Content starts

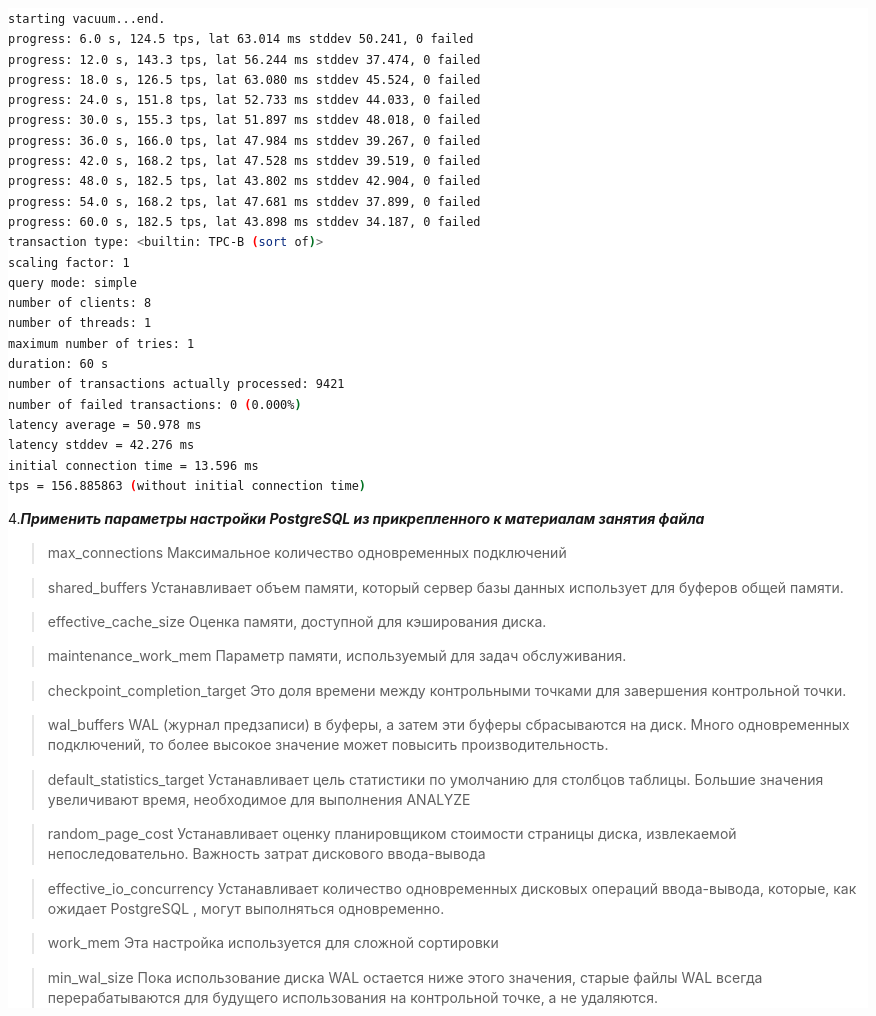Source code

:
 ```bash
starting vacuum...end.
progress: 6.0 s, 124.5 tps, lat 63.014 ms stddev 50.241, 0 failed
progress: 12.0 s, 143.3 tps, lat 56.244 ms stddev 37.474, 0 failed
progress: 18.0 s, 126.5 tps, lat 63.080 ms stddev 45.524, 0 failed
progress: 24.0 s, 151.8 tps, lat 52.733 ms stddev 44.033, 0 failed
progress: 30.0 s, 155.3 tps, lat 51.897 ms stddev 48.018, 0 failed
progress: 36.0 s, 166.0 tps, lat 47.984 ms stddev 39.267, 0 failed
progress: 42.0 s, 168.2 tps, lat 47.528 ms stddev 39.519, 0 failed
progress: 48.0 s, 182.5 tps, lat 43.802 ms stddev 42.904, 0 failed
progress: 54.0 s, 168.2 tps, lat 47.681 ms stddev 37.899, 0 failed
progress: 60.0 s, 182.5 tps, lat 43.898 ms stddev 34.187, 0 failed
transaction type: <builtin: TPC-B (sort of)>
scaling factor: 1
query mode: simple
number of clients: 8
number of threads: 1
maximum number of tries: 1
duration: 60 s
number of transactions actually processed: 9421
number of failed transactions: 0 (0.000%)
latency average = 50.978 ms
latency stddev = 42.276 ms
initial connection time = 13.596 ms
tps = 156.885863 (without initial connection time)
```
4.***Применить параметры настройки PostgreSQL из прикрепленного к материалам занятия файла***

>max_connections				Максимальное количество одновременных подключений

>shared_buffers					Устанавливает объем памяти, который сервер базы данных использует для буферов общей памяти.

>effective_cache_size			Оценка памяти, доступной для кэширования диска.

>maintenance_work_mem			Параметр памяти, используемый для задач обслуживания.

>checkpoint_completion_target	Это доля времени между контрольными точками для завершения контрольной точки.

>wal_buffers					WAL (журнал предзаписи) в буферы, а затем эти буферы сбрасываются на диск. Много одновременных подключений, то более высокое значение может повысить производительность.

>default_statistics_target		Устанавливает цель статистики по умолчанию для столбцов таблицы. Большие значения увеличивают время, необходимое для выполнения ANALYZE

>random_page_cost				Устанавливает оценку планировщиком стоимости страницы диска, извлекаемой непоследовательно. Важность затрат дискового ввода-вывода

>effective_io_concurrency		Устанавливает количество одновременных дисковых операций ввода-вывода, которые, как ожидает PostgreSQL , могут выполняться одновременно.

>work_mem						Эта настройка используется для сложной сортировки

>min_wal_size					Пока использование диска WAL остается ниже этого значения, старые файлы WAL всегда перерабатываются для будущего использования на контрольной точке, а не удаляются.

Content ends

> Task statement:
Please return all lines from the records that hold the word "количество".

> Result:
>max_connections				Максимальное количество одновременных подключений
>effective_io_concurrency		Устанавливает количество одновременных дисковых операций ввода-вывода, которые, как ожидает PostgreSQL , могут выполняться одновременно.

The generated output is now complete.